The quarterly report on major business and government investment projects tips business investment to rise by just 1.6 per cent in 2023 and an even more sluggish 0.4 per cent in 2024.
"Business investment can be fickle," forecaster Stephen Smith said.
"Against an uncertain economic backdrop, decision-makers are expected to delay some planned spending."
Public investment is expected to shrink this year and detract from overall economic growth
Add in the gloomy outlook for household consumption and dwelling investment, and the numbers suggest economic growth of 1.7 per cent in the 2023 calendar year - down from 3.6 per cent in 2022.
The risk of a sharper-than-expected slowdown in the global economy presents a key risk to the outlook for Australian engineering and non-residential construction, Mr Smith said.

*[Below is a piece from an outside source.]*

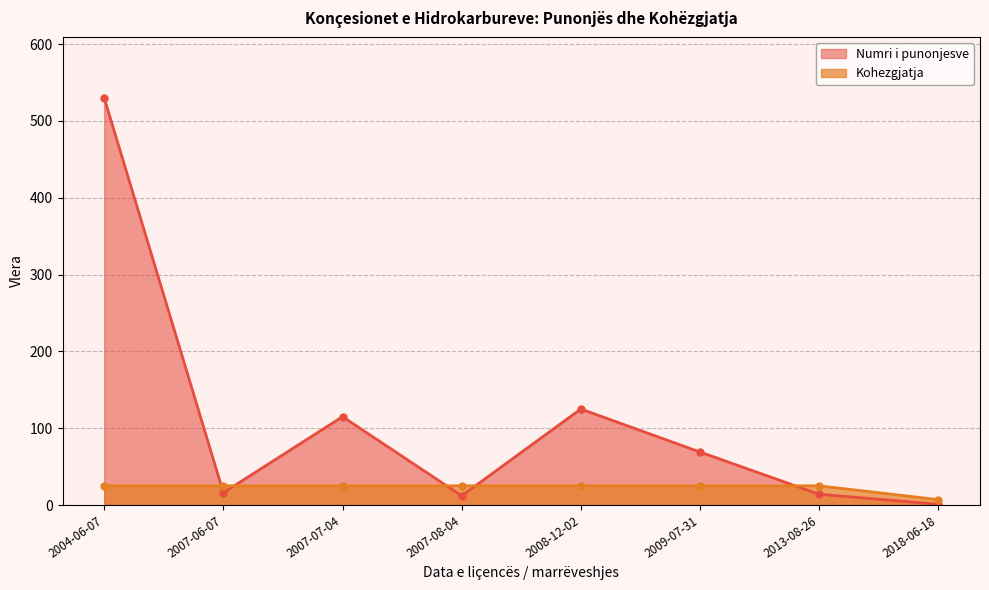

What is the difference between the highest and lowest values at 2007-06-07?

9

That's because businesses are unlikely to expand their operations if they think the demand for the goods and services they offer will be lower in the future.
But investment in the mining and processing of metals such as iron ore, copper, zinc, lithium and nickel is viewed as a key growth opportunity.
Australia's fastest-growing export is lithium as global car makers and battery manufacturers race to secure supply.
Exploration for iron ore is being outstripped by exploration for base metals, as miners race to secure the minerals underpinning the global clean energy transition, the report said.
The flurry of multi-year partnerships, supply agreements and financing deals for Australian mining companies is tipped to continue in 2023 as demand for batteries continues to grow and the supply of key metals remains limited.
Elsewhere, prices for traditional commodity exports have fallen by about 15 per cent from their 2022 peak, driven by lower coal and gas prices.
Commodity prices are forecast to moderate in 2023 as global economic growth slows but the war in Ukraine and China's reopening could cause price spikes in the short term.
Health and education are expected to face capacity constraints, including severe labour shortages after two years of low migration and an influx of international students.